In a reversal from just two years ago, lenders are once again agreeing to write down outstanding bank loans extended to real estate investors as the economy continues to rebound, analysts said.
As fundamentals such as rental rates and vacancy rates continue to improve, lending institutions such as J.P. Morgan Chase are increasingly willing to green-light write-downs, what accountants describe as a reduction in the book value of the real estate asset in question.
“First of all, the banks’ balance sheets are a lot stronger today than they were in 2009 and that gives them a lot more capacity for doing this,” said Robert O’Brien a vice chairman and U.S. real estate services leader at Deloitte. “And, besides that, we’re just seeing better fundamentals.”
Meanwhile, as ratings companies like Standard & Poor’s change their approach to rating properties and the certificates tied to commercial mortgage-backed securities, the market continues to open up, said Kenneth Weissenberg of EisnerAmper.
“The market will basically have to come up with new capital or financing to cover those debts as they become due,” said Mr. Weissenberg.”

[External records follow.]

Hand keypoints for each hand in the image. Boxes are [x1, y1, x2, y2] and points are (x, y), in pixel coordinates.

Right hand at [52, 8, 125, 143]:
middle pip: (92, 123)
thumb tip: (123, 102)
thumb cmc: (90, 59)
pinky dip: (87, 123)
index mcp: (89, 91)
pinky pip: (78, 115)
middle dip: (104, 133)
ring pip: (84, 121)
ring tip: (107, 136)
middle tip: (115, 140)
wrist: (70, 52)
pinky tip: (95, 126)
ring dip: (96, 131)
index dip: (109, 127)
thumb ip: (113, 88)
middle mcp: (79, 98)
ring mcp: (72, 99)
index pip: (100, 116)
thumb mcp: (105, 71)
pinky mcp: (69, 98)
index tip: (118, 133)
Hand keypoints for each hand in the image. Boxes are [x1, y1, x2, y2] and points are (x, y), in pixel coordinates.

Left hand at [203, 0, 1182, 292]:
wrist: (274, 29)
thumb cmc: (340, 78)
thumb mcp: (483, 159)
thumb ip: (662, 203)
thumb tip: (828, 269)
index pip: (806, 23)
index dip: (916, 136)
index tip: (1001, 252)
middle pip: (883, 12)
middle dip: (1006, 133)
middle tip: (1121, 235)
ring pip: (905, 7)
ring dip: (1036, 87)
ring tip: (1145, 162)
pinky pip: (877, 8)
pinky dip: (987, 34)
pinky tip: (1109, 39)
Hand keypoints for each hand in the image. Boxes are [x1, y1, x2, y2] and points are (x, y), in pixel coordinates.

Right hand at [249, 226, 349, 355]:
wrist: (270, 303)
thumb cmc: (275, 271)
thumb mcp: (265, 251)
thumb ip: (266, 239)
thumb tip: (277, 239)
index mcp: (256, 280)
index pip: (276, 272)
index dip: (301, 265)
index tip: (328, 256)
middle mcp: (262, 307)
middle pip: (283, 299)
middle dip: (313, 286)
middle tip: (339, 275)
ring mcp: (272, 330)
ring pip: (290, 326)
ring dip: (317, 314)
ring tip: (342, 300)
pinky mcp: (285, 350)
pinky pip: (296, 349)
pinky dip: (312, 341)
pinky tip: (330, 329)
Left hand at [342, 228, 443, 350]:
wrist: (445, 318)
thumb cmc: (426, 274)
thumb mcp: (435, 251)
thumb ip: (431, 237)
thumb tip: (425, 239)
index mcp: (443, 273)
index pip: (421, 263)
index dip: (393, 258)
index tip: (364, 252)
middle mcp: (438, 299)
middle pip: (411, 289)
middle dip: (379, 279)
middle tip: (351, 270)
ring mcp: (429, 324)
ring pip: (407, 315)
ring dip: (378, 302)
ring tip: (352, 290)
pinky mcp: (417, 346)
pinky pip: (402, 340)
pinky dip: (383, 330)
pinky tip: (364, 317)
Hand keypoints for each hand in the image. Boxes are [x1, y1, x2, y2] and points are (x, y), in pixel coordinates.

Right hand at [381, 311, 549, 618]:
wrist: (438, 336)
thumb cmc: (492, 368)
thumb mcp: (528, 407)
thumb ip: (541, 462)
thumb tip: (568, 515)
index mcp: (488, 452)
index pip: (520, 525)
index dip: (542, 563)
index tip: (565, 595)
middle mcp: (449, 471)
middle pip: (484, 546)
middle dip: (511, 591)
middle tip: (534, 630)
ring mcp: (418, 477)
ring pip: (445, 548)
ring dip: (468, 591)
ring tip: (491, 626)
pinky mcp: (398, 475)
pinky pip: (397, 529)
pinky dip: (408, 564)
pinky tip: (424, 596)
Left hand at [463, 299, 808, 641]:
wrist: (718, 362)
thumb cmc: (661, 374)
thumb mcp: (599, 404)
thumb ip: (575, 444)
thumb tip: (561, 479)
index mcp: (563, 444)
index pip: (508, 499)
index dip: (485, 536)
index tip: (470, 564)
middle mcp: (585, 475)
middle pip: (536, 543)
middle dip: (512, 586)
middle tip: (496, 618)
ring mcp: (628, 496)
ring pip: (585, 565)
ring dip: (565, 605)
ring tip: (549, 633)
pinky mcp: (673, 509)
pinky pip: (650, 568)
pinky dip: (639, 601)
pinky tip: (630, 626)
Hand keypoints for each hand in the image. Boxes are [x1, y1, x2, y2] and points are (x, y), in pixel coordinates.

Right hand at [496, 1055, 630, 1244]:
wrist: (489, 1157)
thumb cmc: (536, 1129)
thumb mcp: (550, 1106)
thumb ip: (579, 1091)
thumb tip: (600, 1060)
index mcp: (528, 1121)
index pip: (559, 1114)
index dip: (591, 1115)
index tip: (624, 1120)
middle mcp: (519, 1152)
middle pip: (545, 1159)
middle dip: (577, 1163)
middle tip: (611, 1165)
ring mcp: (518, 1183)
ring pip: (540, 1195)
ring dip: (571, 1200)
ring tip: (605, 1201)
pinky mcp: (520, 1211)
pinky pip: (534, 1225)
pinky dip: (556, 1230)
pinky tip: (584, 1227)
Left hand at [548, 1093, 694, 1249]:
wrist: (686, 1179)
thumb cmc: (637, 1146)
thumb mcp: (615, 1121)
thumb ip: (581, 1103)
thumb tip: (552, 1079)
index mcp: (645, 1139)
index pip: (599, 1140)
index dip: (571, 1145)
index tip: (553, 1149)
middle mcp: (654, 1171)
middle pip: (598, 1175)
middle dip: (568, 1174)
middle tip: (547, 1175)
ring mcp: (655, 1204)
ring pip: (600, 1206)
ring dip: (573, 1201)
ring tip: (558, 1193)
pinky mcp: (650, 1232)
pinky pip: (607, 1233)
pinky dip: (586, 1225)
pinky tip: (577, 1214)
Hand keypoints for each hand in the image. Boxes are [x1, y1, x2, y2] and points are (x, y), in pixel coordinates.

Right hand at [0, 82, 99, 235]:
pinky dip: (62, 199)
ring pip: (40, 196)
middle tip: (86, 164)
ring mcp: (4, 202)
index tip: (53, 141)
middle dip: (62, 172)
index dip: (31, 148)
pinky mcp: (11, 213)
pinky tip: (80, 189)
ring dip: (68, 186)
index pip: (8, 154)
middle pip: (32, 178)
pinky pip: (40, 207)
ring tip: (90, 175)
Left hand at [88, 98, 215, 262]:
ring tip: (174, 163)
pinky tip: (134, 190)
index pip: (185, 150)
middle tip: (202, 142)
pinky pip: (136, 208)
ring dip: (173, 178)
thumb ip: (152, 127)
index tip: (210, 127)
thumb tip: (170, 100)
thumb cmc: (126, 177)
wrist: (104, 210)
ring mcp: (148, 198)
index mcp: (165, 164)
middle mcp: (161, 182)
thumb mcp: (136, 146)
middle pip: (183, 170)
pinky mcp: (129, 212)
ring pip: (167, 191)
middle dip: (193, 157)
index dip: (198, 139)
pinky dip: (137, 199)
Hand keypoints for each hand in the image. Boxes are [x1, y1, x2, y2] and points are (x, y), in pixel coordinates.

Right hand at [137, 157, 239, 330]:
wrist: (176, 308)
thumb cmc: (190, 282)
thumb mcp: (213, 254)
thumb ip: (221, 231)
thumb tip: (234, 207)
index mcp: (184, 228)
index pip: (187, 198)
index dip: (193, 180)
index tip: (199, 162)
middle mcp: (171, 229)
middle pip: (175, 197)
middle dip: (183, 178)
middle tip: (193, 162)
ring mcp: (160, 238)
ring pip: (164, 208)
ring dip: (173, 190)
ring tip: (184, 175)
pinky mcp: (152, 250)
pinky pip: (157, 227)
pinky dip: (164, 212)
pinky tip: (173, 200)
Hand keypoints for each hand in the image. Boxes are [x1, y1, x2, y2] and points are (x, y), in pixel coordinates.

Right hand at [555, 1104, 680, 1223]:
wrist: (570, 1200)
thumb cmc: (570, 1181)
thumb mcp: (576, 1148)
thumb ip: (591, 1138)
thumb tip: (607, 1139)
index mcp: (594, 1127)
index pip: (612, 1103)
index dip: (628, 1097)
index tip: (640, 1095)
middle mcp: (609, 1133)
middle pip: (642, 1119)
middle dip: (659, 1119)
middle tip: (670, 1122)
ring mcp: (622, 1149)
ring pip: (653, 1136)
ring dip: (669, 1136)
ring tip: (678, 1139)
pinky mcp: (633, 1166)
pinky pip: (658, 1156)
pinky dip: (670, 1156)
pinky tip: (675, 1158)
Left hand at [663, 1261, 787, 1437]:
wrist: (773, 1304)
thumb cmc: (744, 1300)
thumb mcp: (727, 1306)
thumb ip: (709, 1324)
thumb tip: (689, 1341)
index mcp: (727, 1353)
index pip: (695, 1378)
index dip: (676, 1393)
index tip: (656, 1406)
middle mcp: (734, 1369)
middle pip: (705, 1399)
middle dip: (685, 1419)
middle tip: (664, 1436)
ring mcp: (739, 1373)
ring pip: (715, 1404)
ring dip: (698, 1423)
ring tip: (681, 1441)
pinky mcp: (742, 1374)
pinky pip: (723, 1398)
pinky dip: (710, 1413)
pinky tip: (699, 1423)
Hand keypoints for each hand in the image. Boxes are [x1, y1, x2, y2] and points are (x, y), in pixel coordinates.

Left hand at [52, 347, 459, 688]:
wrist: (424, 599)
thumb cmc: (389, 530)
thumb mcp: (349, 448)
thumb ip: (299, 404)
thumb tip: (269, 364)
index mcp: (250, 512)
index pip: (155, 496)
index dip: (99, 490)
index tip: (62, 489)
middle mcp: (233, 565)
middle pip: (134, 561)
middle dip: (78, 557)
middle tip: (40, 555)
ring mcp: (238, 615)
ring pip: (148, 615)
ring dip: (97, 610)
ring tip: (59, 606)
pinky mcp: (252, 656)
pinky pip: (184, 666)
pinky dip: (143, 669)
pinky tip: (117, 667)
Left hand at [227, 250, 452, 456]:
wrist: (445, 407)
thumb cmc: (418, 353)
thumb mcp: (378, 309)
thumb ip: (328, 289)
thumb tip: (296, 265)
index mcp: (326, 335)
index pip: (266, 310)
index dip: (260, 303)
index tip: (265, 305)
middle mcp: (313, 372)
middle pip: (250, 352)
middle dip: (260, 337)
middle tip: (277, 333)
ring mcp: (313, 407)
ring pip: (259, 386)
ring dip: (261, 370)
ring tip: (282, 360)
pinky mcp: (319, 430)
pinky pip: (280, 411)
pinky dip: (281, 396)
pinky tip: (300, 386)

While not entirely gone, the days of employing so-called “extend-and-pretend” strategies are dissipating, said Mr. O’Brien.
“It still happens to some extent, but it’s not as prevalent as it was in 2009-2010,” said Mr. O’Brien.
Trying to figure out where the abyss was back then was difficult for everyone—the lenders and the buyers—consequently, as the environment has changed in the last couple of years, the need to pretend and extend hasn’t been as necessary.”